SMBs Minimize Financial Impact by Disclosing Data Breaches
If you try to hide it and the media catches wind, it'll cost you more than if you had been up front about it.
SMBs that are disclosing data breaches to their stakeholders and the public are less likely to lose as much as those staying quiet.
That’s according to a new Kaspersky report. It’s based on a global survey of more than 5,200 IT and cybersecurity practitioners.
Disclosing data breaches, on average, cost SMBs 40% less than those that saw the incident leaked to the media. Kaspersky found the same tendency in larger enterprises.
Failure to suitably inform the public about a data breach in a timely manner can worsen the financial and reputational consequences. For example, Yahoo was fined and criticized for not notifying its investors about the data breach it experienced. And Uber was fined for covering up an incident.
The High Cost of Silence
Costs for SMBs that disclose a breach are approximately $93,000. Those with an incident leaked to the media, however, suffered $155,000 in damage.

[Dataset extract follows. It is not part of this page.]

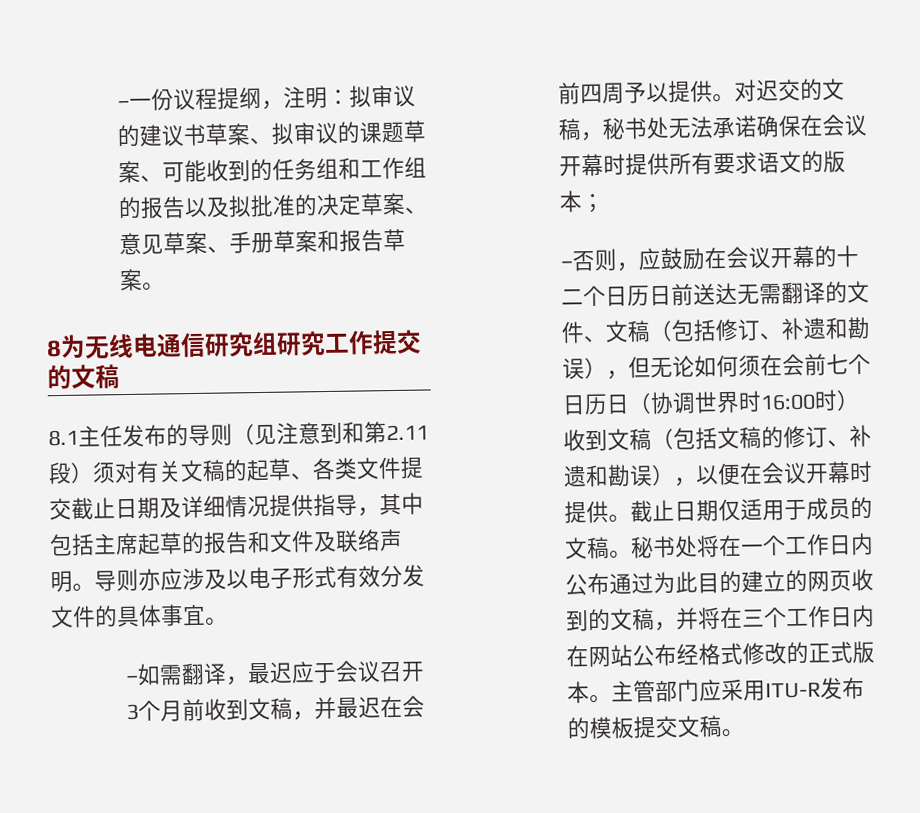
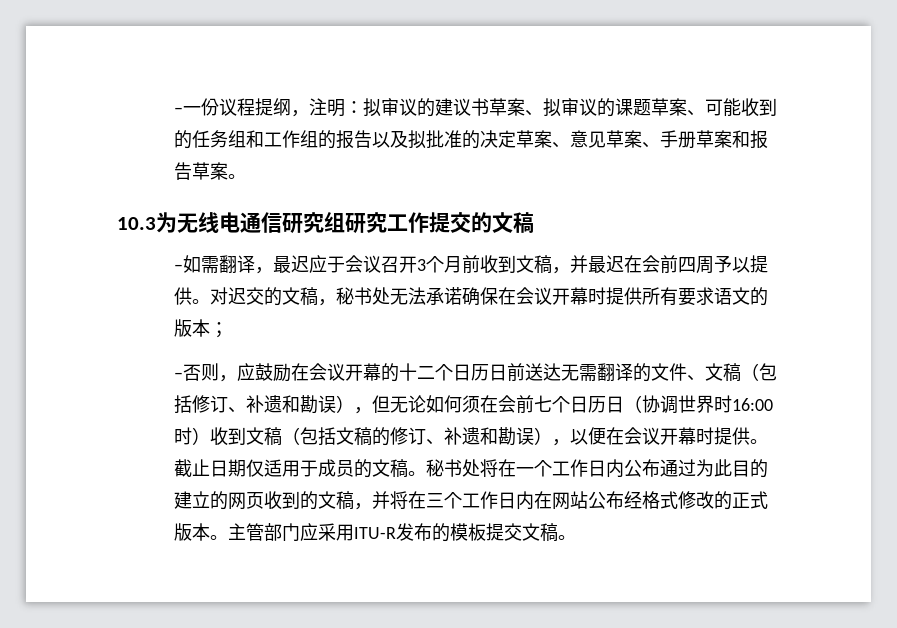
[46,339,62,358] 8 -> [117,217,156,230] 10.3
[48,421,429,448] [48,456,424,485] [49,492,424,521] [49,528,403,557] [50,564,425,593] [50,604,228,629] // 8.1主任发布的导则（见注意到和第2.11段）须对有关文稿的起草、各类文件提交截止日期及详细情况提供指导，其中包括主席起草的报告和文件及联络声明。导则亦应涉及以电子形式有效分发文件的具体事宜。 -> (534, 222) none

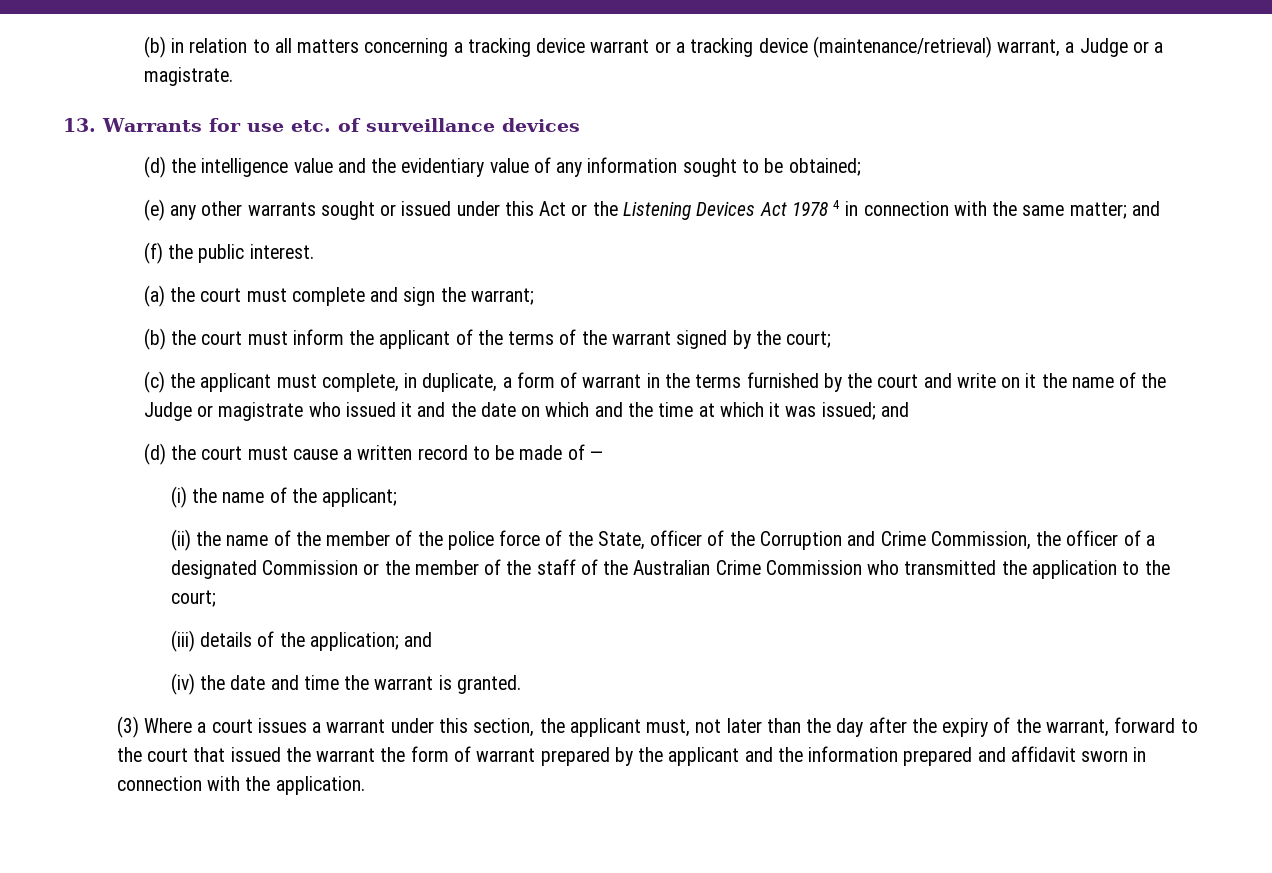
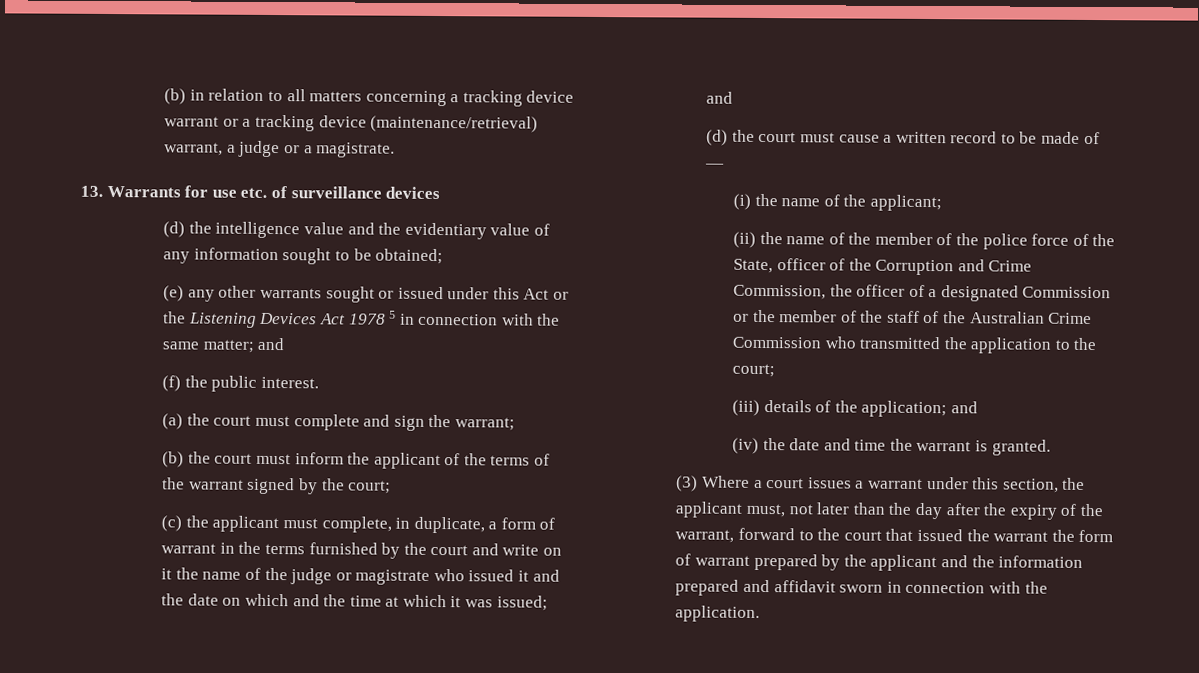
[1079,38,1128,57] Judge -> [238,140,281,158] judge
[833,200,841,209] 4 -> [389,310,397,319] 5
[143,402,192,421] Judge -> [290,568,333,585] judge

Likewise, the cost for enterprises that disclose a breach are roughly $1.13 million. That compares to nearly $1.6 million if the media catches wind.

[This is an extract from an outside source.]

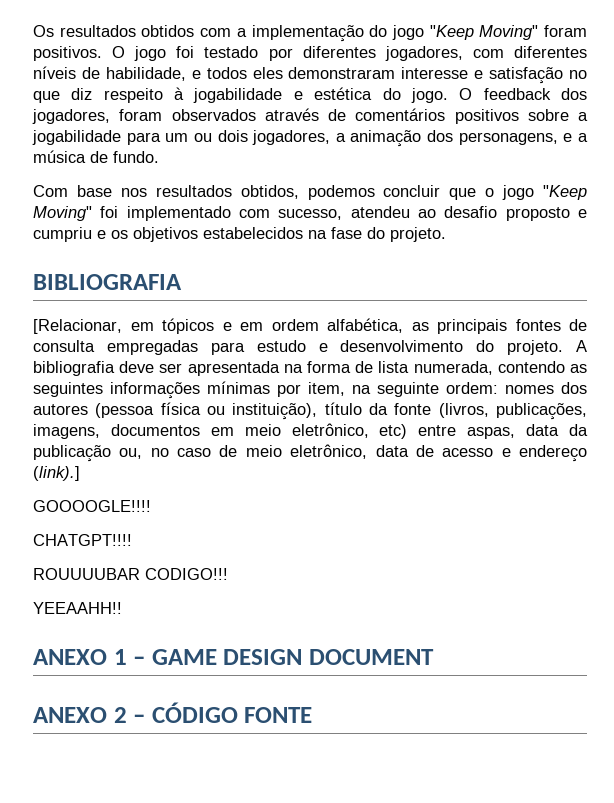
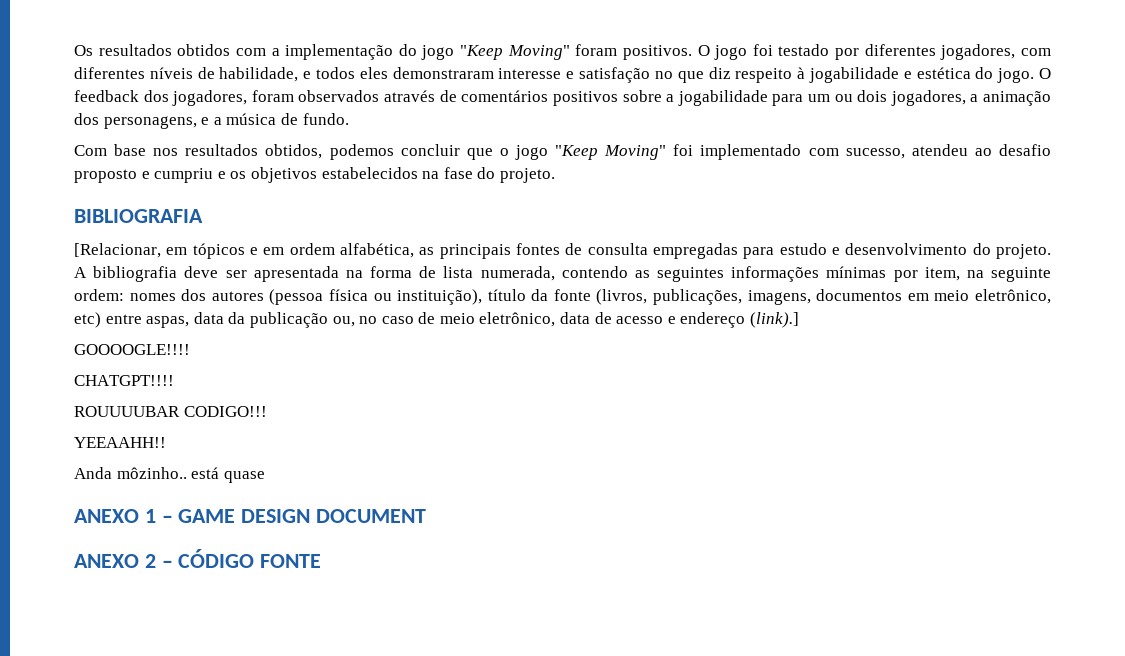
(122, 608) none -> [74,467,265,483] // Anda môzinho.. está quase

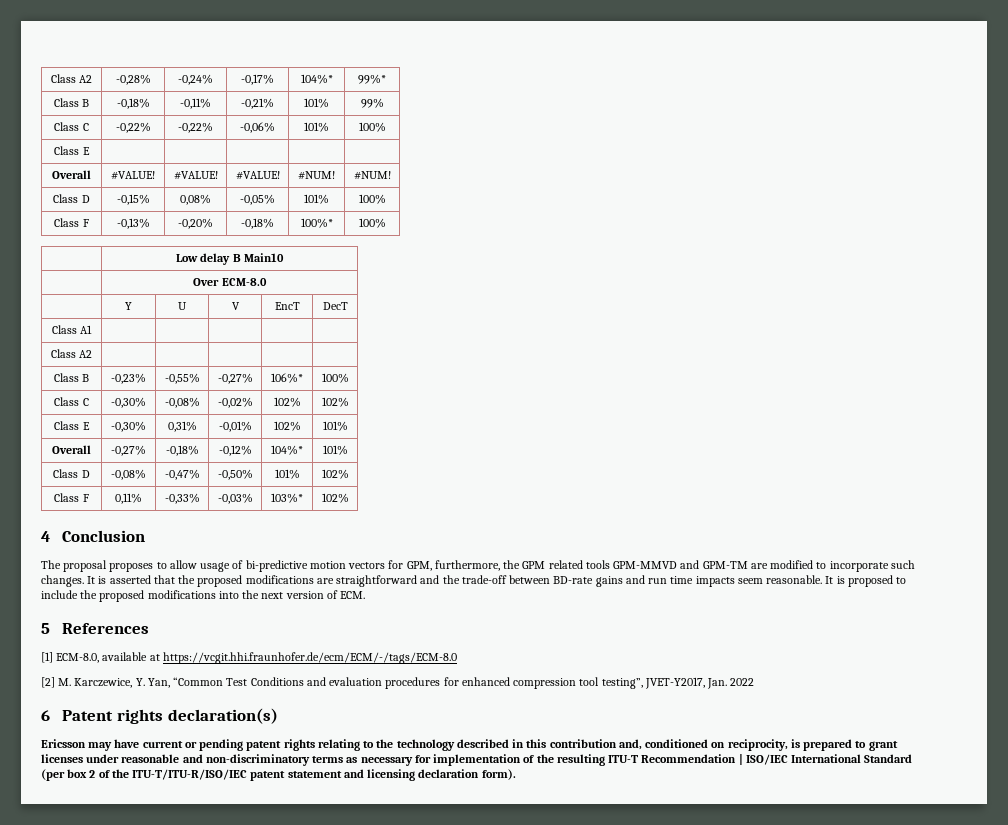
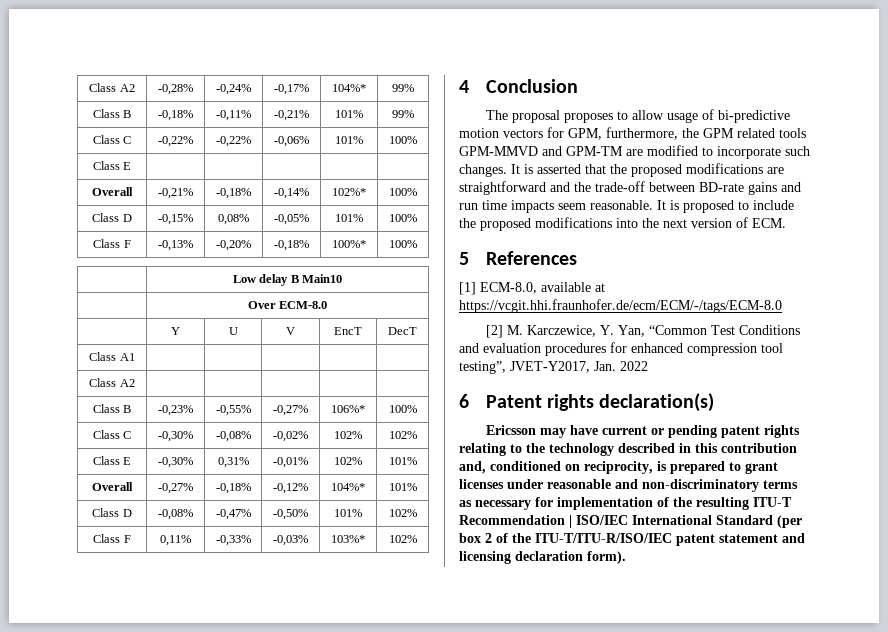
[358,74,386,84] 99%* -> [392,84,414,92] 99%
[111,171,155,180] [173,171,218,180] [235,171,280,180] [298,171,335,180] [353,171,391,180] #VALUE! | #VALUE! | #VALUE! | #NUM! | #NUM! -> [158,188,193,199] [216,188,251,199] [274,188,309,199] [332,188,366,196] [389,188,417,196] -0,21% | -0,18% | -0,14% | 102%* | 100%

Yana Shevchenko is senior product marketing manager at Kaspersky.
Kaspersky’s Yana Shevchenko
“It was quite surprising to see such a clear dependence between the way a data breach was disclosed and financial damage,” she said. “Of course, there is the more common truth that honesty is the best policy. And it was great to prove this with the survey findings. Moreover, it’s nice to see that almost half of [North America] businesses decided to disclose the incident proactively. And the most common reason to do so was internal policies and ethics.”
One in four (25%) companies tried to hide the incident, but saw it leaked to the media, according to the report.

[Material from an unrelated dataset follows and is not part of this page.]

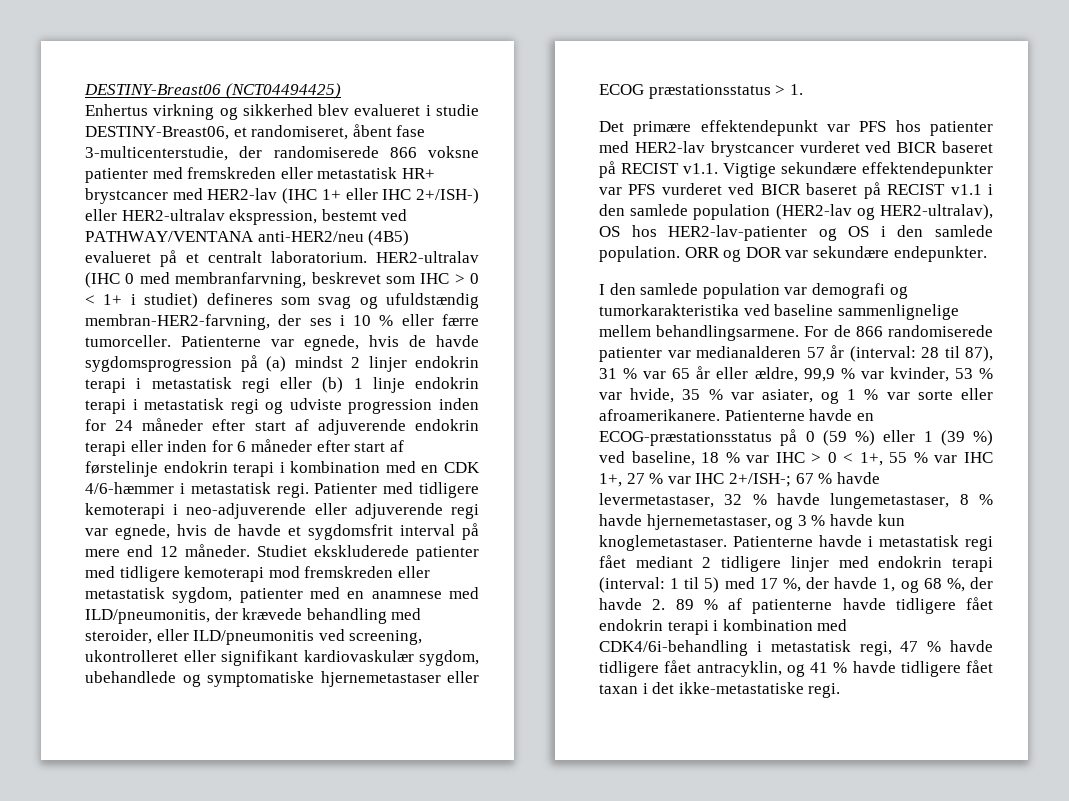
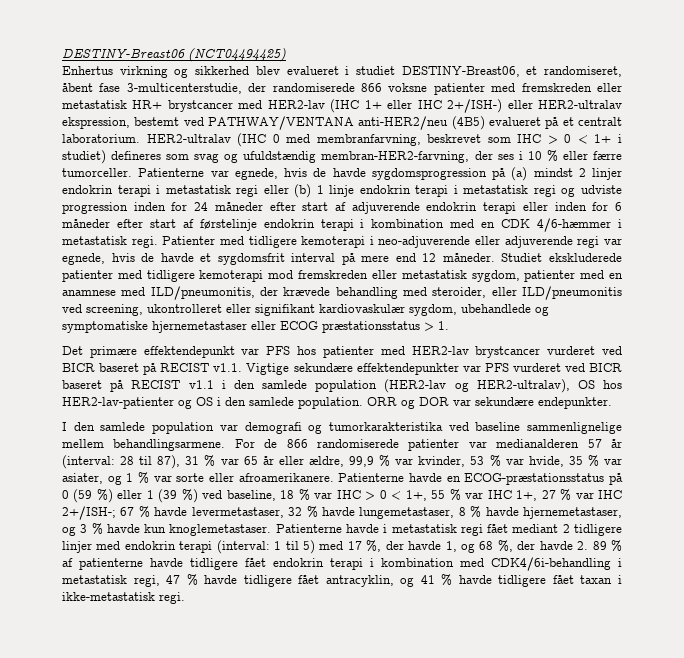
[435,104,479,116] studie -> [355,66,395,75] studiet
[652,682,804,694] det ikke-metastatiske -> [62,592,155,601] ikke-metastatisk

Timely Detection Important
The survey further proved risks are especially high for those companies that couldn’t immediately detect an attack. Some 29% of SMBs that took more than a week to identify a breach found the news in the press. That’s double those that detected it almost immediately. The figures are similar for enterprises.
In the United States and Canada, 39% of those who proactively disclosed a breach reported it almost immediately. Forty-eight percent said it took up to a week. And one-half (50%) said it took more than a week.
“When a company discloses an incident, it should provide information on what exactly happened, how it affects its customers and partners, as well as what they should do and how the problem is being solved,” Shevchenko said. “Generic statement and the lack of details creates a breeding ground for speculation and may result in even bigger reputational loses.”
Improvements for SMBs
The report does show improvements for SMBs when it comes to detecting attacks. The amount of time taken to detect and respond to data breaches has shortened significantly over the past few years.
“It can be more cost-effective for SMBs to outsource IT security, as this way they save on expensive cybersecurity experts and investments in an infrastructure’s defenses against advanced threats,” Shevchenko said. “As we see from the survey, for SMBs, the highest expenses of financial impact belonged to additional internal staff wages. If a company works with a reliable cybersecurity provider, it does not need to attract its employees for after-hour work.”
Also, a managed detection and response (MDR) service instantly increases the protection levels against complex threats through fast turnkey deployment, she said. Outsourced professionals can also help to resolve the incident more effectively if it has already occurred.